■ What is required ■
Retype each entry below exactly as it stands.

Start of Record extracts

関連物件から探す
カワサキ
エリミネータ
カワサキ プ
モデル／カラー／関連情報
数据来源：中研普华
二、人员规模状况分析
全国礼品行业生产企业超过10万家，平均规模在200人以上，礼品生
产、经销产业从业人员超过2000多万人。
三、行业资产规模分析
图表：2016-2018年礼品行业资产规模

End of Record extracts

■ Solution to this problem ■
関連物件から探す
カワサキ
エリミネータ
カワサキ プ
モデル／カラー／関連情報
数据来源：中研普华
二、人员规模状况分析
全国礼品行业生产企业超过10万家，平均规模在200人以上，礼品生
产、经销产业从业人员超过2000多万人。
三、行业资产规模分析
图表：2016-2018年礼品行业资产规模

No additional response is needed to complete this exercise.